Cross posting from MSE.

**Definition:**

For any natural number $n\ge 3$, define the polynomial $P_{n}\left(x_1,x_2,...,x_{n-1},x_{n} \right)$, with indeterminates $x_{i}$, where $i\in\{1,2,...,n-1,n\}$, by the following recursive rule:
$$
\begin{align}
P_{n}\left(x_1,x_2,...,x_{n-1},x_{n} \right) \equiv
\begin{cases}
\left(x_1+x_2+x_3\right)^2-2 \left(x_{1}^2+x_{2}^2+x_{3}^2 \right), & \text{if } n=3 \\\
\mathrm{Res}_{\mathbf{x}}\left(P_{3}\left(x_1,x_2,\mathbf{x} \right),P_{n-1}\left(x_3,x_4,...,x_{n},\mathbf{x} \right) \right), & \text{if } 4 \le n
\end{cases}
\end{align}
$$

Observe that if $4 \le n$ then $P_{n}\left(x_1,x_2,...,x_n \right)= \mathrm{Res}_{\mathbf{x}}\left(P_{n-1}\left(x_1,x_2,...,x_{n-2},\mathbf{x} \right),P_{3}\left(x_{n-1},x_n,\mathbf{x} \right) \right)$.

**Example #1:**

If $n=4$ then
$$
\begin{align}
P_{4}\left(x_1,x_2,x_3,x_4 \right)=\mathrm{Res}_{\mathbf{x}}\left(P_{3}\left(x_1,x_2,\mathbf{x} \right),P_{3}\left(x_3,x_4,\mathbf{x} \right) \right)=\left(\left(x_1+x_2+x_3+x_4\right)^2-2 \left(x_{1}^2+x_{2}^2+x_{3}^2+x_{4}^2 \right)\right)^2-64x_{1}x_{2}x_{3}x_{4}
\end{align}
$$

**Example #2:**

If $n=5$ then
$$
\begin{align}
P_{5}\left(x_1,x_2,x_3,x_4,x_5 \right)=\mathrm{Res}_{\mathbf{x}}\left(P_{3}\left(x_1,x_2,\mathbf{x} \right),P_{4}\left(x_3,x_4,x_5,\mathbf{x} \right) \right)=\left(\left(\left(x_1+x_2+x_3+x_4+x_5\right)^2-2 \left(x_{1}^2+x_{2}^2+x_{3}^2+x_{4}^2+x_{5}^2 \right)\right)^2-64\left( x_{1}x_{2}x_{3}x_{4}+x_{1}x_{2}x_{3}x_{5}+x_{1}x_{2}x_{4}x_{5}+x_{1}x_{3}x_{4}x_{5}+x_{2}x_{3}x_{4}x_{5}\right) \right)^2-2048x_{1}x_{2}x_{3}x_{4}x_{5}\left(8\left(x_{1}x_{2}x_{3}+x_{1}x_{2}x_{4}+x_{1}x_{2}x_{5}+x_{1}x_{3}x_{4}+x_{1}x_{3}x_{5}+x_{1}x_{4}x_{5}+x_{2}x_{3}x_{4}+x_{2}x_{3}x_{5}+x_{2}x_{4}x_{5}+x_{3}x_{4}x_{5}\right) -\left(x_1+x_2+x_3+x_4+x_5 \right)\left( \left(x_1+x_2+x_3+x_4+x_5\right)^2-2 \left(x_{1}^2+x_{2}^2+x_{3}^2+x_{4}^2+x_{5}^2 \right)\right)\right)
\end{align}
$$

As you can see, $P_n$ becomes quite complicated fairly quickly.

**Question:**

I want to find a closed form expression for $P_n$. I doubt that this is feasible, so I also look for alternative ways to compute $P_n$ which may be quicker and more efficient.
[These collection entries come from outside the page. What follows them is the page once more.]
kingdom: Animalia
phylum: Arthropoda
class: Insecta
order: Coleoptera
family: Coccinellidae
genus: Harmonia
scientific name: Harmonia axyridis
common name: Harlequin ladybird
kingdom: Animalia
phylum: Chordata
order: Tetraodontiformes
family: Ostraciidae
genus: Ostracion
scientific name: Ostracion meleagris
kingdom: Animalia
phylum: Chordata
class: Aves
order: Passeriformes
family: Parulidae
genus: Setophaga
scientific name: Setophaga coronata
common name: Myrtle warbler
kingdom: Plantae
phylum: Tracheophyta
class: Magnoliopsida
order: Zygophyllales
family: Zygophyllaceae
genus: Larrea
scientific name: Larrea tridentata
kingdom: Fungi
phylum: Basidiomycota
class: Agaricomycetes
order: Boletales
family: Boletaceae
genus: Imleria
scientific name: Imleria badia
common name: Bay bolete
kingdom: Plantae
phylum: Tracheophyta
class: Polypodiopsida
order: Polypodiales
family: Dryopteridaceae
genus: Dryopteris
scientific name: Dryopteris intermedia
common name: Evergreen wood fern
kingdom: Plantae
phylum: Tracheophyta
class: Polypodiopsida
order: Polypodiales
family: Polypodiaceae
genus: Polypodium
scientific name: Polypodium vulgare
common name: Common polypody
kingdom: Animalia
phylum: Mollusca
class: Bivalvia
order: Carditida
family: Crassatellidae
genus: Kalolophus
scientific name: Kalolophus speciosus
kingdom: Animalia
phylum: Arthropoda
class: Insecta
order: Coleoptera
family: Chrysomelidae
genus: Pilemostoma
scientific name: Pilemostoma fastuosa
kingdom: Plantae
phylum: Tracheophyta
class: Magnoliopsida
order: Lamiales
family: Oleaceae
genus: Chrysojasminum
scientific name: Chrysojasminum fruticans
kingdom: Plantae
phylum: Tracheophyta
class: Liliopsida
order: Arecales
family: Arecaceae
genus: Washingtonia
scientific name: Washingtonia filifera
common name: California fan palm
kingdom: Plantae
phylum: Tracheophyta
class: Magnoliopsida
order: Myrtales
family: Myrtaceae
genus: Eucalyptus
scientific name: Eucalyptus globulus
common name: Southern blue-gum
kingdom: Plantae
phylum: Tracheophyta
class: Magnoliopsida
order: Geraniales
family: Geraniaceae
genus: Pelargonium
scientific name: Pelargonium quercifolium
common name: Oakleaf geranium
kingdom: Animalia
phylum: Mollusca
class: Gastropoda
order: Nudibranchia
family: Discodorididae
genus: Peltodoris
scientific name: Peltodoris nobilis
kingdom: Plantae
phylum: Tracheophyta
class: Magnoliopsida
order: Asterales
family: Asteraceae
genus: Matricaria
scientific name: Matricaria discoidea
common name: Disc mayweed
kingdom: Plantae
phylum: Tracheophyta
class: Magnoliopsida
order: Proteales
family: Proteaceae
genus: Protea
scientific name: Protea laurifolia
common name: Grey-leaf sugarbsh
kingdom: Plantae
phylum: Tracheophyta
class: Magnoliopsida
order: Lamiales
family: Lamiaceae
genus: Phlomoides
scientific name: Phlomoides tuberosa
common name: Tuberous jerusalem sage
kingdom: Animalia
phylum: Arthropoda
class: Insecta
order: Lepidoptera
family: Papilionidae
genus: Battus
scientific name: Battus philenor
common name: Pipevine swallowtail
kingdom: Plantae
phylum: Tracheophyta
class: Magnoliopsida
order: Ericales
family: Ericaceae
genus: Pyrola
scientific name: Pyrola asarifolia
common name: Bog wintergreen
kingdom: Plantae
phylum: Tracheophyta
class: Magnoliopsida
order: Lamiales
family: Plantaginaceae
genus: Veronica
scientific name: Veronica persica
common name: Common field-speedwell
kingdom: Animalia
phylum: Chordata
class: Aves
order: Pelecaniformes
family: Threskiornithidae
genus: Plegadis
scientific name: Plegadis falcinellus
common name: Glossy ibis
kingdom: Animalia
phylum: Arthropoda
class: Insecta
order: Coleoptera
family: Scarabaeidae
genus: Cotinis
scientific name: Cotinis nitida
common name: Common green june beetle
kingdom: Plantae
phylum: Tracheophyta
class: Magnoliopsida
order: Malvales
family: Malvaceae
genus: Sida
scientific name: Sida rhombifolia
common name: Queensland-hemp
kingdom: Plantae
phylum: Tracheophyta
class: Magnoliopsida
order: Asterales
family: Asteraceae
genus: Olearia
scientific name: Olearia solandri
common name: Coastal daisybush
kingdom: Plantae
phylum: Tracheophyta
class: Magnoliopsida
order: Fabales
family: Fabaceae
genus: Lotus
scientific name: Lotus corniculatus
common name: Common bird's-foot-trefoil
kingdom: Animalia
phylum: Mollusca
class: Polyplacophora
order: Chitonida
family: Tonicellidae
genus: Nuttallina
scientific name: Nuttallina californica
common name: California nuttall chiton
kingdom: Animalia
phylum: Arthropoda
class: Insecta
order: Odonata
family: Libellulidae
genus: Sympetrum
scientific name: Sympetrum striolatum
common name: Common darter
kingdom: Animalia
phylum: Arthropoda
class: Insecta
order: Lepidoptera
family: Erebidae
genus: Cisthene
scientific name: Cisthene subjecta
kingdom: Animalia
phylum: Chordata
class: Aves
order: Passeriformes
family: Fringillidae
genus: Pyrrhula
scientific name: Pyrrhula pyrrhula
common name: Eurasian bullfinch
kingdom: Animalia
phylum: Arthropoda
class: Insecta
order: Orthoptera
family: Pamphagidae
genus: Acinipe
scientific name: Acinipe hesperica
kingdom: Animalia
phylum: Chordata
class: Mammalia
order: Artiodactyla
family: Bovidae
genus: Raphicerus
I would also like to know if there are papers or theories which deal with this sort of polynomial objects. Keeping this in mind, I realize that this question may be regarded as "soft".

**Possible lead #1:**

The object at hand (might, still) "screams" partition-related symmetric-polynomial objects, like the Schur Polynomials and their generalizations. Unfortunately, playing around with those hasn't produced a hopeful pattern for a general formula, yet.

**Possible lead #2:**

Even though $P_n$ is a symmetric polynomial, so it has a canonical representation in *Elementary Symmetric Polynomials*, and some powerful tools for manipulation, it just seems to me, from playing around, that the complexity of $P_{n+1}$ explodes when compared to $P_n$ when they are represented with symmetric polynomials. Another direction might have something to do with identities involving powers of sums of squares, like those apperaing on this wonderful page.

**Major Edit (definition changed):**

Changed the definition of $P_n$ to an equivalent, more simple one, so one doesn't have to check whether $P_n$ is well defined. The original definition can still be seen on the MSE question (link at the top of this question).